Germany has pledged US$1.3 billion and Japan $1.08 billion – both 30% increases on previous years. Sweden is pledging $280 million, a cut of $10 million as the war in Ukraine eats into its resources.

However, the UK, France, Canada and the European Commission – the other major supporters of the Global Fund – have yet to declare their pledges. The Global Fund is seeking a $4 billion increase its previous three-year funding cycle in part to offset the impact of COVID-19.

Over the past few days, there has been a frenzy of activity in New York in support of the replenishment including electronic billboards in Times Square, an opening reception and a private sector conference.

Mark Suzman, CEO of the Bill and Melinda Gates Foundation (BMGF), told the private sector conference that the Global Fund was “quite literally one of the very best investments that the Gates Foundation has ever made in anything and especially in global health”. 

Bill and Melinda Gates Foundation CEO Mark Suzman.

‘Kindest thing’

“My boss, Bill Gates, has called it one of the best and kindest things people have ever done for one another,” said Suzman on Monday.

The BMGF is the Global Fund’s biggest private sector donor, and Suzman announced that US$100 million of the money it intends to pledge has been allocated to unlocking matching funds from the private sector.

“Fifty million lives saved over the last two decades is an amazing tribute to the collaboration and the partnership and the commitment and dedication of so many people around the world, and the private sector has been fundamentally essential to that success,” he said. 

“Less well known is how the Global Fund, driven by private sector initiatives, quickly mobilised during COVID-19 to help maintain essential HIV, TB and malaria services, while also combating the pandemic using the expertise it has in procurement and distribution in critical areas like oxygen, saving many many more lives.”

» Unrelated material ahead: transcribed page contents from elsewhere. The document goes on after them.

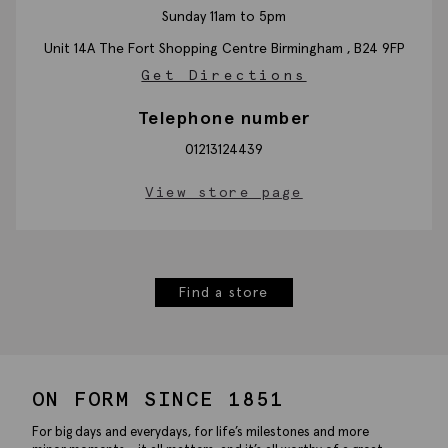
Sunday 11am to 5pm
Unit 14A The Fort Shopping Centre
Birmingham ,
B24 9FP
Get Directions
Telephone number
01213124439
View store page
Find a store
ON FORM SINCE 1851
For big days and everydays, for life’s milestones and more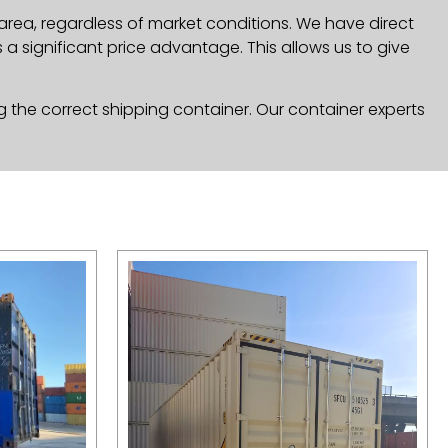
area, regardless of market conditions. We have direct
a significant price advantage. This allows us to give
g the correct shipping container. Our container experts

Global Fund executive director Peter Sands addressing the private sector conference on Monday.

Sands told the private sector conference that his organisation had launched the investment case for the seventh replenishment on the day that Russia invaded Ukraine, and knew it was a tough ask in the current climate.

“But we need to succeed because we have been knocked backwards by COVID-19. And we’re in a world where conflict, food and hunger crisis, climate change-related events are just making everything harder, and particularly for the poorest and most marginalised in the world,” Sands said.